The next day I parked at a meter and plugged it with eight hours worth of quarters. I ended up saving a whole two bucks (I'm a regular Martha Stewart). The following day, since I was going to attend the Twins' game, I decided to bite the bullet and pay the $10. As I was pulling in the guy recognized me (this ain't exactly a small feat- the lot is very large and he must see hundreds of different people every day). He asked me if I found somewhere cheaper the day before and told me things should get back to normal next week. I've become so accustomed to accepting poor customer service that this guy remembering who I was truly touched me. I made a downtown friend!
And this is the second week in a row I've made a friend with a parking lot attendant. Last week I was looking for a place to park for the McCartney concert and when I found a reasonably priced lot the guy informed me that my car was the same make and model as his car. When I told him I was going to the concert he asked how much I paid for my ticket and shook his head when I confessed.
Friday's playoff game was a bittersweet experience. To echo what has been written elsewhere in this newsletter by Stoo and Pat this has been a rather remarkable season by the local club. As written to death in our local dailies it began with the owner willing to accept a $150 million check from Major League Baseball to eliminate his(!?) team. No matter that there are several other franchises (including the commissioner's) arguably in much worse shape than the Twins; having survived that and having survived a first half of the season where the team stayed in first place despite a series of injuries to key players there was the concern that the owners would force a player strike thus ruining the season.
But none of that came to pass and the Twins found themselves (deservingly so) in their first post-season action since 1991. It has been a long time coming for fans who stuck around. We deserve this having had to sit through seasons of watching the Rich Robertsons and Scott Aldreds and Jerald Clarks and Danny Ardoins of the world try to keep us out of last place. It has been a grueling and often times hopeless effort to continue to follow the team over the years.

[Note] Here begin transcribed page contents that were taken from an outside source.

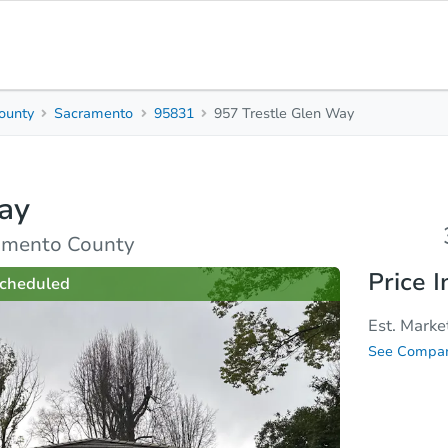
ounty
Sacramento
95831
957 Trestle Glen Way
3
Beds
B
ay
rties
Market Analysis
Due Diligence
amento County
Price I
cheduled
Est. Marke
See Compar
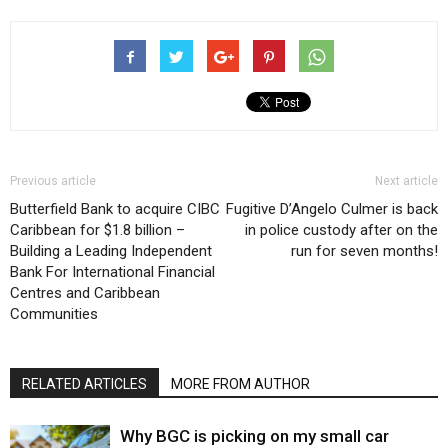
Previous article
Next article
Butterfield Bank to acquire CIBC
Fugitive D’Angelo Culmer is back
Caribbean for $1.8 billion –
in police custody after on the
Building a Leading Independent
run for seven months!
Bank For International Financial
Centres and Caribbean
Communities
RELATED ARTICLES
MORE FROM AUTHOR
Why BGC is picking on my small car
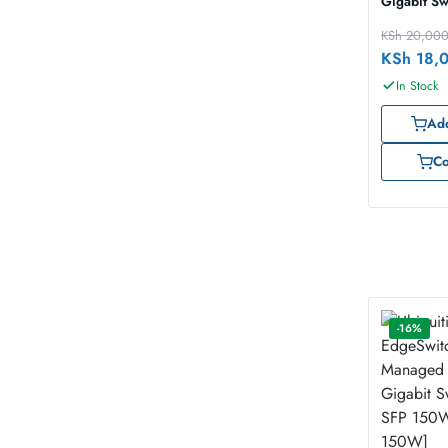
Gigabit Sw
KSh
20,00
KSh
18,
In Stock
Add
C
-16%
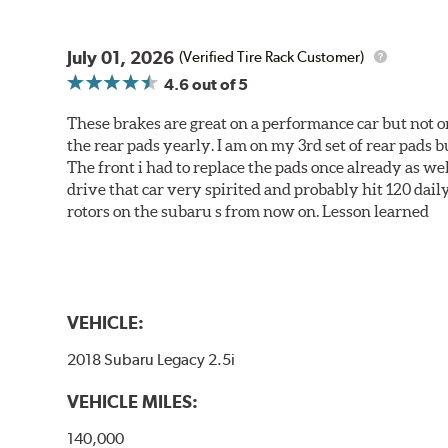
July 01, 2026
(Verified Tire Rack Customer)
4.6
out of 5
These brakes are great on a performance car but not on
the rear pads yearly. I am on my 3rd set of rear pads bu
The front i had to replace the pads once already as we
drive that car very spirited and probably hit 120 dail
rotors on the subaru s from now on. Lesson learned
VEHICLE:
2018 Subaru Legacy 2.5i
VEHICLE MILES:
140,000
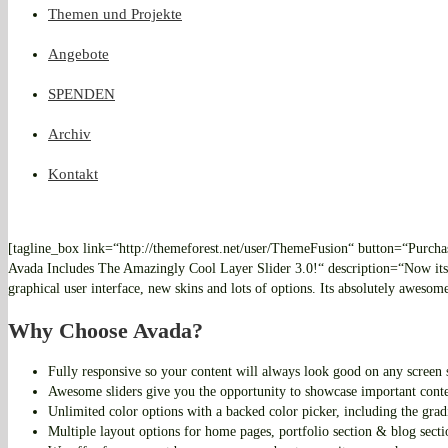
Themen und Projekte
Angebote
SPENDEN
Archiv
Kontakt
[tagline_box link=“http://themeforest.net/user/ThemeFusion“ button=“Purcha
Avada Includes The Amazingly Cool Layer Slider 3.0!“ description=“Now its 
graphical user interface, new skins and lots of options. Its absolutely awesom
Why Choose Avada?
Fully responsive so your content will always look good on any screen 
Awesome sliders give you the opportunity to showcase important cont
Unlimited color options with a backed color picker, including the grad
Multiple layout options for home pages, portfolio section & blog secti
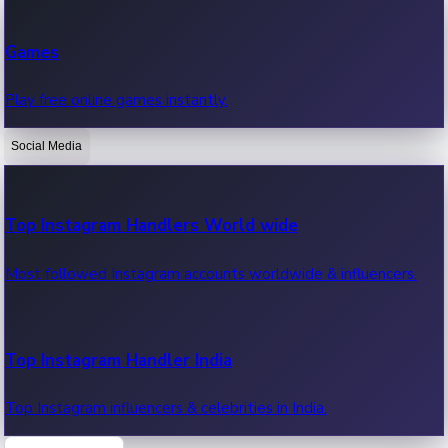
Recent Web Series
Games
Latest web series, new episodes & streaming updates.
Play free online games instantly.
Social Media
OTT News
Recent OTT News.
Top Instagram Handlers World wide
Most followed Instagram accounts worldwide & influencers.
Top Instagram Handler India
Top Instagram influencers & celebrities in India.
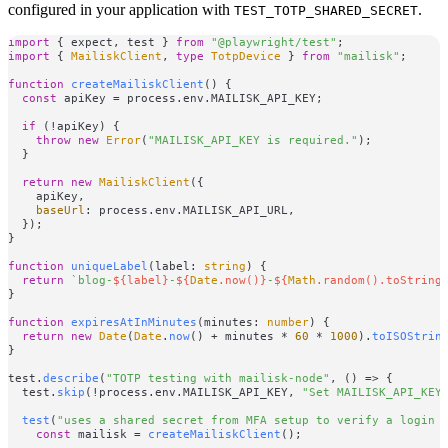
configured in your application with
.
TEST_TOTP_SHARED_SECRET
import
 { expect, test } 
from
"@playwright/test"
import
 { 
MailiskClient
, 
type
TotpDevice
 } 
from
"mailisk"
;

function
createMailiskClient
(
) {

const
 apiKey = process.
env
.
MAILISK_API_KEY
;

if
 (!apiKey) {

throw
new
Error
(
"MAILISK_API_KEY is required."
);

  }

return
new
MailiskClient
({

    apiKey,

baseUrl
: process.
env
.
MAILISK_API_URL
,

  });

}

function
uniqueLabel
(
label: 
string
) {

return
`blog-
${label}
-
${
Date
.now()}
-
${
Math
.random().toString
}

function
expiresAtInMinutes
(
minutes: 
number
) {

return
new
Date
(
Date
.
now
() + minutes * 
60
 * 
1000
).
toISOStrin
}

test.
describe
(
"TOTP testing with mailisk-node"
, 
() =>
 {

  test.
skip
(!process.
env
.
MAILISK_API_KEY
, 
"Set MAILISK_API_KEY
test
(
"uses a shared secret from MFA setup to verify a login 
const
 mailisk = 
createMailiskClient
();
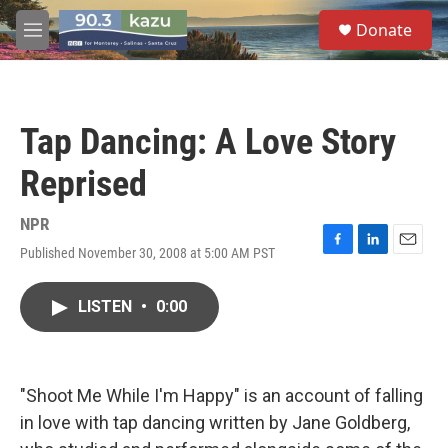
Skip to main content
S
Donate
e
M
a
e
r
n
c
u
h
Tap Dancing: A Love Story
u
e
Reprised
r
y
NPR
Published November 30, 2008 at 5:00 AM PST
F
L
E
a
i
m
c
n
a
LISTEN
•
0:00
e
k
i
b
e
l
o
d
o
I
k
n
"Shoot Me While I'm Happy" is an account of falling
in love with tap dancing written by Jane Goldberg,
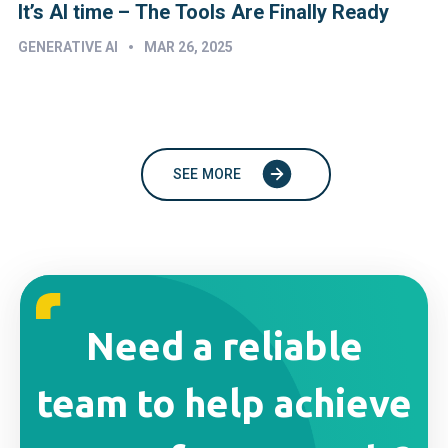
It’s AI time – The Tools Are Finally Ready
•
GENERATIVE AI
MAR 26, 2025
SEE MORE
Need a reliable
team to help achieve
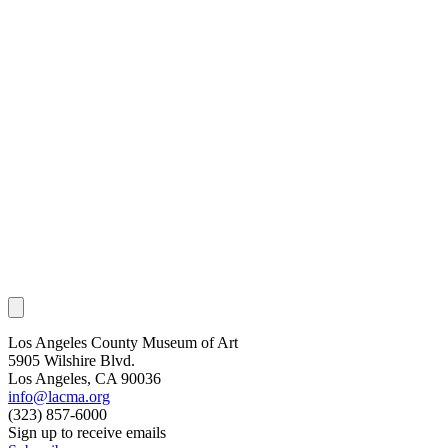
Los Angeles County Museum of Art
5905 Wilshire Blvd.
Los Angeles, CA 90036
info@lacma.org
(323) 857-6000
Sign up to receive emails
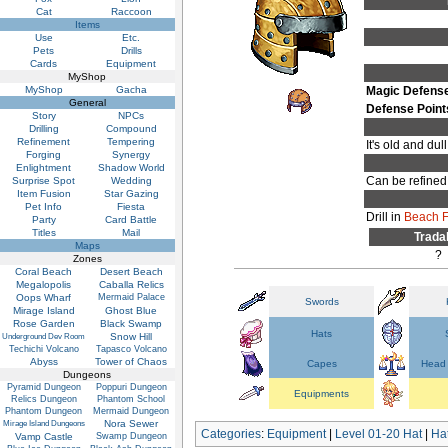
Cat
Raccoon
Items
Use
Etc.
Pets
Drills
Cards
Equipment
MyShop
MyShop
Gacha
Magic Defens
General
Defense Point
Story
NPCs
Drilling
Compound
Refinement
Tempering
It's old and du
Forging
Synergy
Enlightment
Shadow World
Can be refined
Surprise Spot
Wedding
Item Fusion
Star Gazing
Pet Info
Fiesta
Drill in
Beach F
Party
Card Battle
Titles
Mail
Trada
Maps
?
Zones
Coral Beach
Desert Beach
Megalopolis
Caballa Relics
Oops Wharf
Mermaid Palace
Swords
Mirage Island
Ghost Blue
Rose Garden
Black Swamp
Hats
Snow Hill
Underground Dev Room
Techichi Volcano
Tapasco Volcano
Abyss
Tower of Chaos
Capes
Head 
Dungeons
Pyramid Dungeon
Poppuri Dungeon
Equipments
Relics Dungeon
Phantom School
Phantom Dungeon
Mermaid Dungeon
Nora Sewer
Mirage Island Dungeons
Categories
:
Equipment
|
Level 01-20 Hat
|
Ha
Vamp Castle
Swamp Dungeon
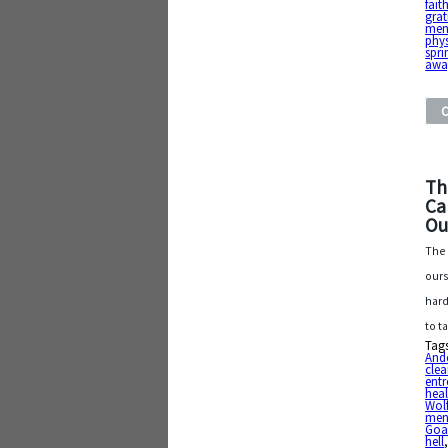
fait
grat
ment
phys
spri
awa
Th
Ca
Ou
The 
ours
hard
to t
Tag
And
clea
entr
heal
Wol
ment
Goa
hell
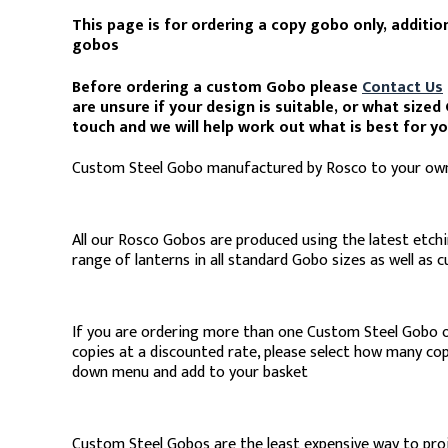
This page is for ordering a copy gobo only, additio
gobos
Before ordering a custom Gobo please
Contact Us
are unsure if your design is suitable, or what size
touch and we will help work out what is best for y
Custom Steel Gobo manufactured by Rosco to your own
All our Rosco Gobos are produced using the latest etchi
range of lanterns in all standard Gobo sizes as well as 
If you are ordering more than one Custom Steel Gobo 
copies at a discounted rate, please select how many co
down menu and add to your basket
Custom Steel Gobos are the least expensive way to pro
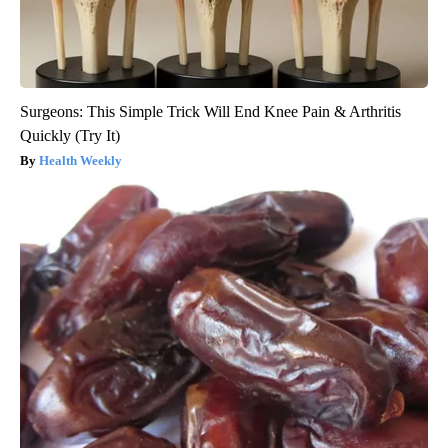
Surgeons: This Simple Trick Will End Knee Pain & Arthritis
Quickly (Try It)
Health Weekly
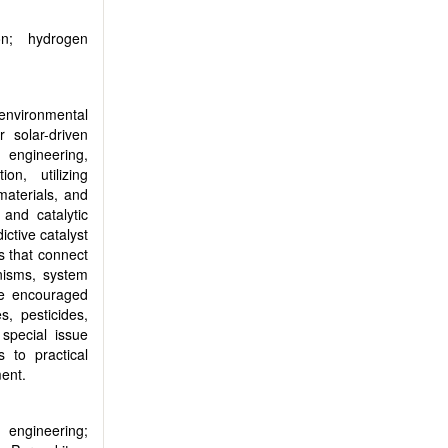
on; hydrogen
 environmental
r solar-driven
 engineering,
ion, utilizing
aterials, and
and catalytic
ictive catalyst
ms that connect
anisms, system
are encouraged
s, pesticides,
special issue
 to practical
ment.
 engineering;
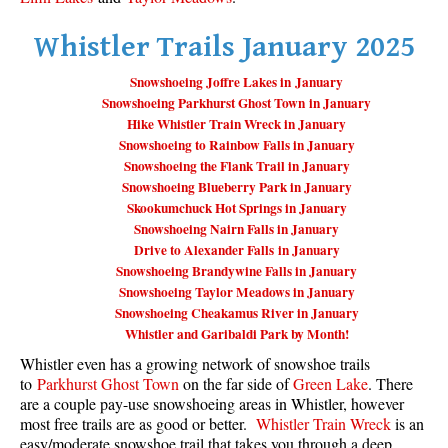
Taylor Meadows Snowshoeing
Whistler Trails January 2025
Train Wreck Snowshoeing
Snowshoeing Joffre Lakes in January
Wedgemount Lake Snowshoeing
Snowshoeing Parkhurst Ghost Town in January
Hike Whistler Train Wreck in January
Run
Snowshoeing to Rainbow Falls in January
Snowshoeing the Flank Trail in January
Whistler Golf Course 5k(3.1 Mile)
Snowshoeing Blueberry Park in January
Blueberry Hill 6k(3.7 Mile)
Skookumchuck Hot Springs in January
Snowshoeing Nairn Falls in January
Lost Lake 6k(3.7 Mile)
Drive to Alexander Falls in January
Alta Lake 8k(5 Mile)
Snowshoeing Brandywine Falls in January
Snowshoeing Taylor Meadows in January
Fitzsimmons Creek 9k(5.6 Mile)
Snowshoeing Cheakamus River in January
Alta Green Lost 15k(9.3 Mile)
Whistler and Garibaldi Park by Month!
Whistler even has a growing network of snowshoe trails
Best
to
Parkhurst Ghost Town
on the far side of
Green Lake
. There
Best Whistler Hiking by Month
are a couple pay-use snowshoeing areas in Whistler, however
most free trails are as good or better.
Whistler Train Wreck
is an
Best by Month
easy/moderate snowshoe trail that takes you through a deep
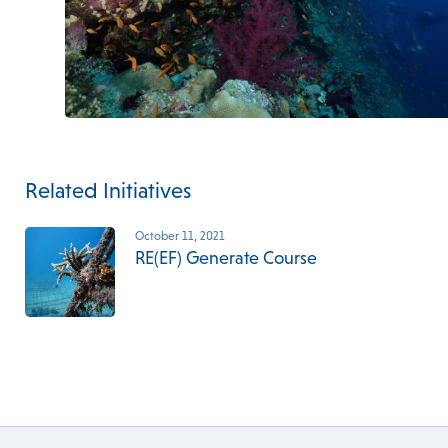
Related Initiatives
October 11, 2021
RE(EF) Generate Course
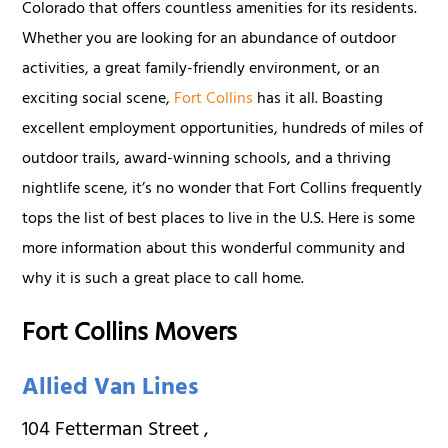
Colorado that offers countless amenities for its residents.
Whether you are looking for an abundance of outdoor
activities, a great family-friendly environment, or an
exciting social scene,
Fort Collins
has it all. Boasting
excellent employment opportunities, hundreds of miles of
outdoor trails, award-winning schools, and a thriving
nightlife scene, it’s no wonder that Fort Collins frequently
tops the list of best places to live in the U.S. Here is some
more information about this wonderful community and
why it is such a great place to call home.
Fort Collins Movers
Allied Van Lines
104 Fetterman Street
,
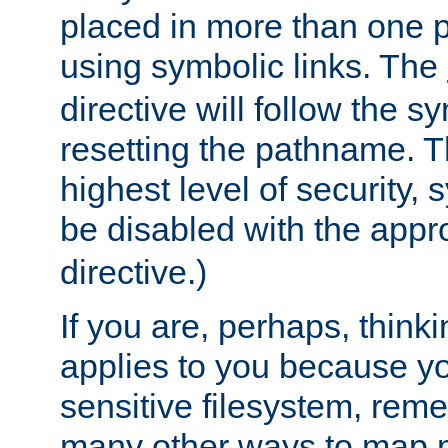
placed in more than one pa
using symbolic links. The
directive will follow the s
resetting the pathname. Th
highest level of security, 
be disabled with the appr
directive.)
If you are, perhaps, thinki
applies to you because y
sensitive filesystem, rem
many other ways to map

But baseball really is a game of cycles. In the 80's the team seemed destined to move to Florida when a wealthy banker saved the day and purchased the team. In the spring of '87 (my senior year at Macalester) I bet my former freshman roommate now dermatologist a case of beer that the team would finish with a .500 record or better. Having lost 102 games just five years before and having been a rather pathetic club for several seasons, the dermatologist with bad skin thought the bet was a lock, just a naive Asian lad dreaming that the team could turn it around. But I knew with the acquisition of Blyleven in '86 and the additions of TK, Gladden, and Reardon that the team added some very valuable pieces to the mix. But even I, the jaded optimist, couldn't have foreseen the forthcoming World Series championship.
'87 was like today and entirely different at the same time. I camped out overnight that year with my friend the car detailing Eric Patterson, when playoff tickets went on sale. I was in the beginning of my notorious "blue period" and was so heavily medicated that I actually slept through the televised broadcast of the only game the Twins lost to Detroit (Pat Sheridan!) in the playoffs. The only memory I have of attending the games at the Dome was high fiving Eric's lovely girlfriend Anna D'Andrea after a Gary Gaetti home run.
Flash forward to watching Torri Hunter misplay the first batter, Ray Durham's first inning liner into an inside the park home run I somehow wasn't too disappointed. The wait has been well worth it. The only constant (literally) between? I thankfully worked for Cheapo then, and I fortunately work for Cheapo now (lack of time off not withstanding).